Für 4 Personen, ca. 55 Minuten

Für die Suppe:
800g frisches Sauerkraut
800g festkochende Kartoffeln (z.B. Linda), gewürfelt
4 dicke Mohrrüben, gewürfelt
2 x 1-2 EL Gemüsebrühe (Tip: Brühe von Alnatura ist besonders lecker)
2 x 2 EL Olivenöl
3-4 Schalotten, fein gewürfelt
1-2 Zehen Knoblauch, fein gewürfelt oder gepresst
2-3 Zweige Thymian
1 TL frischer Rosmarin, kleingeschnitten
4 getrocknete Lorbeerblätter
4 Wacholderbeeren
Salz und Pfeffer
ggf. 1 EL Ahornsirup
ggf. frische Petersilie zum Bestreuen

Für die Sahne:
80-100g Cashewkerne
250ml Wasser
ggf. 1 TL Hefeflocken

Es werden zwei große Töpfe benötigt, da das Gemüse nicht gar wird, wenn es mit dem Sauerkraut gekocht wird.

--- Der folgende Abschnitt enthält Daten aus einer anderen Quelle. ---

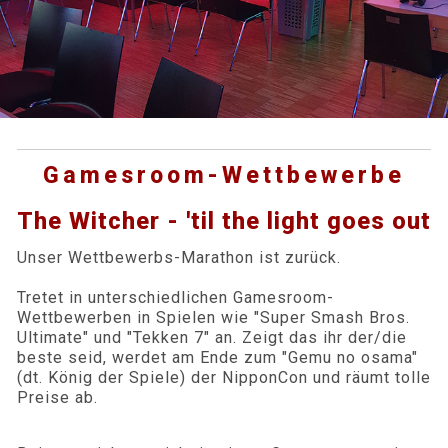
Gamesroom-Wettbewerbe
The Witcher - 'til the light goes out
Unser Wettbewerbs-Marathon ist zurück.
Tretet in unterschiedlichen Gamesroom-
Wettbewerben in Spielen wie "Super Smash Bros.
Ultimate" und "Tekken 7" an. Zeigt das ihr der/die
beste seid, werdet am Ende zum "Gemu no osama"
(dt. König der Spiele) der NipponCon und räumt tolle
Preise ab.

In dem einen Topf erst die Schalotten im heißen Olivenöl glasig dünsten, dann den Knoblauch und nach kurzer Zeit das Sauerkraut hinzugeben. Mit 1-2 EL Gemüsebrühe bestreuen und kochendes Wasser darübergießen, bis das Kraut gut bedeckt ist. Rosmarin, Lorbeerblätter, Wacholderbeeren und 1-2 EL Gemüsebrühe dazugeben und auf mittlerer Flamme kochen.

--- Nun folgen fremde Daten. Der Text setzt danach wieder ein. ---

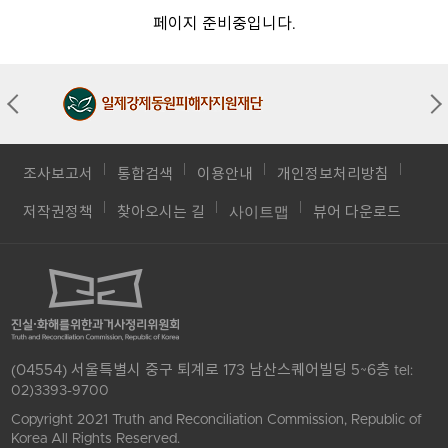
페이지 준비중입니다.
조사보고서
통합검색
이용안내
개인정보처리방침
사이트맵
저작권정책
찾아오시는 길
뷰어 다운로드
(04554) 서울특별시 중구 퇴계로 173 남산스퀘어빌딩 5~6층
tel:
02)3393-9700
Copyright 2021 Truth and Reconciliation Commission, Republic of
Korea All Rights Reserved.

Im zweiten Topf die Kartoffeln und die Möhren in das heiße Olivenöl geben, mit 1-2 EL Gemüsebrühe bestreuen und ebenfalls kochendes Wasser darübergießen, bis das Gemüse gut bedeckt ist. Den Thymian dazugeben und auf mittlerer Flamme kochen.

Währenddessen die Cashewkerne in einem hohen Behälter mit Wasser bedecken und mit dem Pürierstab etwas zerkleinen (Achtung - diese Prozedur ist laut!). Dann nach und nach mit dem restlichen Wasser auffüllen und dabei weiterpürieren, bis die Konsistenz glatt und dickflüssig ist. Mit den Hefeflocken abschmecken.

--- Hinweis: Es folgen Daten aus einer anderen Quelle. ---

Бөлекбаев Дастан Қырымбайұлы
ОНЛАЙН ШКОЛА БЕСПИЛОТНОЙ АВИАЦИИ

Wenn das Gemüse und das Kraut gar sind, werden die Thymianzweige herausgenommen und beide Suppen zusammengegossen. Mit Pfeffer, Salz und (falls die Säure zu durchdringend ist) etwas Ahornsirup abschmecken.


Zum Servieren wird jede Suppenportion mit zwei Esslöffeln von der Cashew-Sahne beträufelt und mit der Petersilie bestreut. Dazu gibt es nach Geschmack geröstetes Ciabatta-Brot und einen fruchtigen Silvaner aus Württemberg.